● Reading passage
>>>>
It helped that McColl had a competitor, First Union, headquartered a few blocks away. The bank, which merged with Wachovia in 2001 and then was swallowed by Wells Fargo in 2008, had long been the second group of people that McColl did not like. Savvy fund-raisers and charities in Charlotte knew that they could play the two banks off each other because each one wanted to be seen as the more generous benefactor. McColl’s bank propped up downtown restaurants and built a hotel. Bank of America also constructed a $13 million bus terminal ($13 million is “really nothing,” McColl says) and just gave it to the city, because the city was, in McColl’s view, dragging its feet. “We were impatient,” he says, “but we had money, and we had power, and we made things happen.”
At some point, McColl says, “greed finally overcame fear” in Uptown Charlotte, and after that, outside investors and developers started building towers of their own. And, thanks to both banks, the city became the second-largest banking center in the country, partly because McColl always resisted calls to move his people and his bank to the Northeast. “What would be the damn point?” he says. Charlotte’s a great place to live, work, and raise a family, plus, “We could work longer hours here than you can in New York, to be very candid about it. So why would I move? And also, it’s because I’m Southern. This is where we decided to stand and fight. And I was winning.” Then he chuckles. Everything in this city, McColl says, has gone according to plan. “Charlotte is not an accident,” he says. “Charlotte is a purposeful happening.”
That makes the city different from others in the states that surround it; McColl calls it the “Luxembourg of the Carolinas.” Uptown Charlotte is bustling, a far cry from the more pastoral and traditional parts of the state. And, yes, McColl has heard people complain about uptown’s traffic and parking. “Build more railroads,” is his response. “That’s what we’re gonna do.”
• • •
There’s no use speaking about McColl in the past tense. He and his wife, Jane, still fund the arts, such as Charlotte Ballet. He’s still the chairman of and a partner in a private investment firm. And the mayor has just wrapped up a visit to his office. The two have been collaborating on a plan to tackle the problems that have come with rapid growth, namely a lack of affordable housing and opportunity for the community’s poorest.
While the mayor was there, she looked down and complained that there were too many surface parking lots uptown. “And I said, ‘Mayor, that’s what has driven me for 40 years, those parking lots,’” McColl says. “If it’s a choice between having parking lots and towers, I’d rather have towers. New York doesn’t have any damn parking, either.”
From the 41st floor, everything is moving. Construction cranes swivel at eye level. The streets below are alive with people and cars. Jets lift off from the airport nearly twice a minute. “I admit that I don’t know what I would do if I ever had to be on the ground floor,” he says. “I’d be miserable.” Makes sense. From up here, Hugh McColl has always been able to see the big picture.
<<<<
● Work task A
Name every bank mentioned in the passage on Hugh McColl.
● Work task B
Transcribe the portion of the passage on Hugh McColl that starts with the words containing "While the mayor" and ends with "the big picture.".
The lines that come next are taken from a different source than the passage on Hugh McColl.

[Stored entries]
>>>>
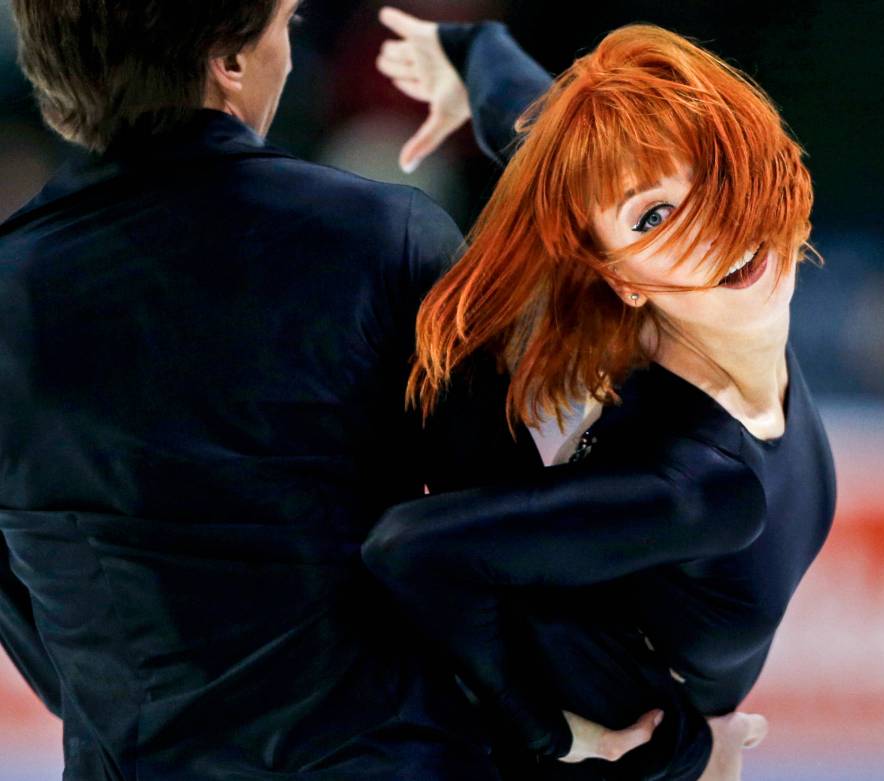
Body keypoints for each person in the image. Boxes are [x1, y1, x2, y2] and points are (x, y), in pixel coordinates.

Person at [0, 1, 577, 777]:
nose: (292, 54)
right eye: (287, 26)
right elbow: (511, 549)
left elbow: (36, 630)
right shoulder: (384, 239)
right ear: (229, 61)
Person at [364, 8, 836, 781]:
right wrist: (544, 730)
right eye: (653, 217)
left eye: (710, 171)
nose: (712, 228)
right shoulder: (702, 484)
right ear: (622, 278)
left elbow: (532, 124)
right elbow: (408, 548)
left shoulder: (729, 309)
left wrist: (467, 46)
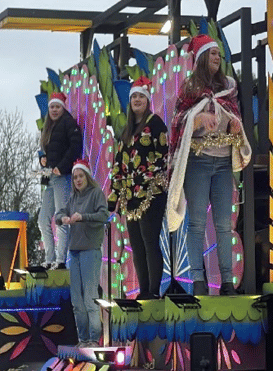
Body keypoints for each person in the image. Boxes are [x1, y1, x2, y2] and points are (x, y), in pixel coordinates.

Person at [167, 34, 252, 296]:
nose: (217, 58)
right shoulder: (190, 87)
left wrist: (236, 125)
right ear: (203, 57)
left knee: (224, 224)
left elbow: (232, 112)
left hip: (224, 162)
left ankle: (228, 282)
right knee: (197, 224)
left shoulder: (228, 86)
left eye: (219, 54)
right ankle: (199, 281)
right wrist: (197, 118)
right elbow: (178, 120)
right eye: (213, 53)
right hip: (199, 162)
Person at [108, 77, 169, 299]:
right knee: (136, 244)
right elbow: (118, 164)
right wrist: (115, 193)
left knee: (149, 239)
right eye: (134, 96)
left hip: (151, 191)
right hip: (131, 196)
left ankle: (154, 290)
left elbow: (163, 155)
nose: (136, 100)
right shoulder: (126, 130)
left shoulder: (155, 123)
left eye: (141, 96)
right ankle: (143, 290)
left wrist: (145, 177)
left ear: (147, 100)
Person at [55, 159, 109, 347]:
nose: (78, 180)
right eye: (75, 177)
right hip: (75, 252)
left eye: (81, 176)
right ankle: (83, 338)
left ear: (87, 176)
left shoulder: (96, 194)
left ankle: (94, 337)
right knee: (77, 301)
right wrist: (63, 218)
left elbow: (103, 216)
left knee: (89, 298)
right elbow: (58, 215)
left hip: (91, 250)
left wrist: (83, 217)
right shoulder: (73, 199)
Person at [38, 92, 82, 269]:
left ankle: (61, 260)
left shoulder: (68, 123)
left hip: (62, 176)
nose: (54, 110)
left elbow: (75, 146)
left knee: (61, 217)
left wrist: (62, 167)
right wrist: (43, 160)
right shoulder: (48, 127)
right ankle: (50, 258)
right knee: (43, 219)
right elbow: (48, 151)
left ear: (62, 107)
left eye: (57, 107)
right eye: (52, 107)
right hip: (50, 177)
<<<<
● Expected output A
First Union, Wachovia, Wells Fargo, Bank of America

● Expected output B
While the mayor was there, she looked down and complained that there were too many surface parking lots uptown. “And I said, ‘Mayor, that’s what has driven me for 40 years, those parking lots,’” McColl says. “If it’s a choice between having parking lots and towers, I’d rather have towers. New York doesn’t have any damn parking, either.”
From the 41st floor, everything is moving. Construction cranes swivel at eye level. The streets below are alive with people and cars. Jets lift off from the airport nearly twice a minute. “I admit that I don’t know what I would do if I ever had to be on the ground floor,” he says. “I’d be miserable.” Makes sense. From up here, Hugh McColl has always been able to see the big picture.